Noting that drought is one of the major constraints to sustainable rice production in rain-fed farming systems of India, Birthal et al. (2015) examined the frequency, severity and spread of droughts throughout India over the past three and a half decades, while assessing their combined impact on the country's rice production. And what did they thereby learn?

The four Indian researchers report that approximately one-third of the rice-cultivated area of India is affected by mostly-moderate droughts; but they say that the frequency of these droughts has increased in recent years. Nevertheless, they further report that there has been a concomitant decline in losses in rice yield. So what's been happening here?

Birthal et al. write that "the weakening effect of droughts is attributed to improvements in farmers' adaptive capacity due to expansion of irrigation facilities and increased availability of improved varieties for the rain-fed production systems." Clearly, these developments could indeed play major roles in the ongoing increase in Indian rice production. But something else may also be contributing to this welcome trend; and that something is likely to be the historic and still-ongoing increase in the atmosphere's CO2 concentration.

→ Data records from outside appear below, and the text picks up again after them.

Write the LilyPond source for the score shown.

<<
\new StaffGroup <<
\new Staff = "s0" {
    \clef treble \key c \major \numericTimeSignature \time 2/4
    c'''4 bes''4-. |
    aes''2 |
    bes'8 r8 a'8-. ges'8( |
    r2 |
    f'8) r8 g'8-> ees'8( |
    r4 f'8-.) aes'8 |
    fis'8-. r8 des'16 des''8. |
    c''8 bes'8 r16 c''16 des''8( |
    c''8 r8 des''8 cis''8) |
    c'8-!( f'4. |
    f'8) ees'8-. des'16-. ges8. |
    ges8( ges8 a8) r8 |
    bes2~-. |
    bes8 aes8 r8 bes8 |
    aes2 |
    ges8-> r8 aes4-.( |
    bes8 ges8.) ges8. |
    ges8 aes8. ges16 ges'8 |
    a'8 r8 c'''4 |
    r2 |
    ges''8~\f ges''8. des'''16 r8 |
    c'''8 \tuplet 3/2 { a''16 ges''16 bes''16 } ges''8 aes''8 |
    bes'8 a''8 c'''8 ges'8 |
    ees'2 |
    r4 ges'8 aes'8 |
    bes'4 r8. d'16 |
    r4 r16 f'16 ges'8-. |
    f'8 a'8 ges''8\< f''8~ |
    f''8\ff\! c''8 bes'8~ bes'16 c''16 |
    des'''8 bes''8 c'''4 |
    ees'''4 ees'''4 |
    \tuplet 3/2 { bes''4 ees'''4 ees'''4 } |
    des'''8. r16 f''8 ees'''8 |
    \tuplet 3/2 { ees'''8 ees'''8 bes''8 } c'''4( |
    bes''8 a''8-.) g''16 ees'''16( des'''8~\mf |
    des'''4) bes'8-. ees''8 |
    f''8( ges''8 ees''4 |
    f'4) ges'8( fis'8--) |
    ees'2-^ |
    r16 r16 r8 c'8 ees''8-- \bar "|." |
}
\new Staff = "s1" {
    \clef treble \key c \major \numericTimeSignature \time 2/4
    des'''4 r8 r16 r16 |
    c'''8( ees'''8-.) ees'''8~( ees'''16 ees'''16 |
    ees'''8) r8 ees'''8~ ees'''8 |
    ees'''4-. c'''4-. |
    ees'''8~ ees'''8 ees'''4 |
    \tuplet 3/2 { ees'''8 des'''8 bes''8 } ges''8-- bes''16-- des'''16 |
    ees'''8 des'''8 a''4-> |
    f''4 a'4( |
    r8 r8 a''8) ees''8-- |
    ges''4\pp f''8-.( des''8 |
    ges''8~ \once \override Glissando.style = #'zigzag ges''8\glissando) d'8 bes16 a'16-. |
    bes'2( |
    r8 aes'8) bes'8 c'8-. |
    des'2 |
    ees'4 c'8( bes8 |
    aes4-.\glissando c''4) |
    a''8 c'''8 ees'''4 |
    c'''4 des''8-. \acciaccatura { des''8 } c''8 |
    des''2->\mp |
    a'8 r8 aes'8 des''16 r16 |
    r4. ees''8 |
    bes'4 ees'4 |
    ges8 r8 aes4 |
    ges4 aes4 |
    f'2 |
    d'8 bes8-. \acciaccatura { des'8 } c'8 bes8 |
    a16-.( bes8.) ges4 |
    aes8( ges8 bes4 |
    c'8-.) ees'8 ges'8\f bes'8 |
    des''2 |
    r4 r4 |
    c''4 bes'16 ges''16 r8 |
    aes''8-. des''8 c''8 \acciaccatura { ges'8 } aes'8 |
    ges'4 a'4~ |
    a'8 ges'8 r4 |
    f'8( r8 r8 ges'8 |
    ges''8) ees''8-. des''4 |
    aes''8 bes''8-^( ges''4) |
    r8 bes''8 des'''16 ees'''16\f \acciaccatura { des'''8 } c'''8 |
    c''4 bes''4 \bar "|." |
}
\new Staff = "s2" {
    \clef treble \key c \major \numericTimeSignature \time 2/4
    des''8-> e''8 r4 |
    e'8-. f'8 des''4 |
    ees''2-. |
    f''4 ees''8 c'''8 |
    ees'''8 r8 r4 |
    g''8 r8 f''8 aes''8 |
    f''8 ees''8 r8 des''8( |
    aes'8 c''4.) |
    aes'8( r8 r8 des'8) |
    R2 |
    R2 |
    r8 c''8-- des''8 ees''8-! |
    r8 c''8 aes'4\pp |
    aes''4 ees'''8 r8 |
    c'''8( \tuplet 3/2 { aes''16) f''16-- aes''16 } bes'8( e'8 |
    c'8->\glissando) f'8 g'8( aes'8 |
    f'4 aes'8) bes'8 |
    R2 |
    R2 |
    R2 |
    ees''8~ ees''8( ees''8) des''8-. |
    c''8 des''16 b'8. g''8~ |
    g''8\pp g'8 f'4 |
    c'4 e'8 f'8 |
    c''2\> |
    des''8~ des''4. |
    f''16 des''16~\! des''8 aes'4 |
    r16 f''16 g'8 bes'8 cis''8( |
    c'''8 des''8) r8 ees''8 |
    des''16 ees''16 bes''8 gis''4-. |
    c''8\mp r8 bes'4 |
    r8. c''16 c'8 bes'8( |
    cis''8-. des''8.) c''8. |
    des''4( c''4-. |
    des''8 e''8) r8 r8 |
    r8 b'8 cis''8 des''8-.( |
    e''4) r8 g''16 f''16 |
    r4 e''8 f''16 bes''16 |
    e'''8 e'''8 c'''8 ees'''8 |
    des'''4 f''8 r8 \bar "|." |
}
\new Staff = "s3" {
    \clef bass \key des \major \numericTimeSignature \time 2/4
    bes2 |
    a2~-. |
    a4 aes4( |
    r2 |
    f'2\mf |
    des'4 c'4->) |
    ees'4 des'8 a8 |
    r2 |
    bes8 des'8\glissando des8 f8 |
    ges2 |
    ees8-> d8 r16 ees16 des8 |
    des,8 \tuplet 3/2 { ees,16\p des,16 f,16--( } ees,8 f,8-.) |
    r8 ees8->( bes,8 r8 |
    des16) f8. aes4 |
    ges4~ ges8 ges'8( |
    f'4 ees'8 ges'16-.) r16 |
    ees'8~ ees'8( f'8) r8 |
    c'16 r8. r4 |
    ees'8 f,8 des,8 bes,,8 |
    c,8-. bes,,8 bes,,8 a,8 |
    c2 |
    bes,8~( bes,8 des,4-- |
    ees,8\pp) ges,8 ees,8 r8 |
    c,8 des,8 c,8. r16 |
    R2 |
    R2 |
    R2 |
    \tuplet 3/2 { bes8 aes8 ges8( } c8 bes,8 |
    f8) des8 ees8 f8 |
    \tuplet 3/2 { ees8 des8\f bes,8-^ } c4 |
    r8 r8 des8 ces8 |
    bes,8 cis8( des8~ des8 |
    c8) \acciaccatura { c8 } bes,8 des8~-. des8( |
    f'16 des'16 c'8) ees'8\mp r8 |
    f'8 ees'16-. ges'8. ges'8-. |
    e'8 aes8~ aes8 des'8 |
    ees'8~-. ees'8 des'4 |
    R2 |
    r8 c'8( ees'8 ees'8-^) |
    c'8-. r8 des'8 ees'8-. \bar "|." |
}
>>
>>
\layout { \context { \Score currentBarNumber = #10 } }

In support of this suggestion, we note that in the plant growth database of our website we have tabulated the mean results of 235 different experimental assessments of the impacts of 300 and 600 ppm increases in the air's CO2 content on rice biomass production, which results reveal mean crop yield increases of 37.5% and 141%, respectively.

And so we have another example of the welcome fact that the ingenuity of man, together with the worldwide plant-growth-increasing consequences of fossil fuel combustion, provide humanity with the ability to adequately feed our growing numbers, as time marches ever forward.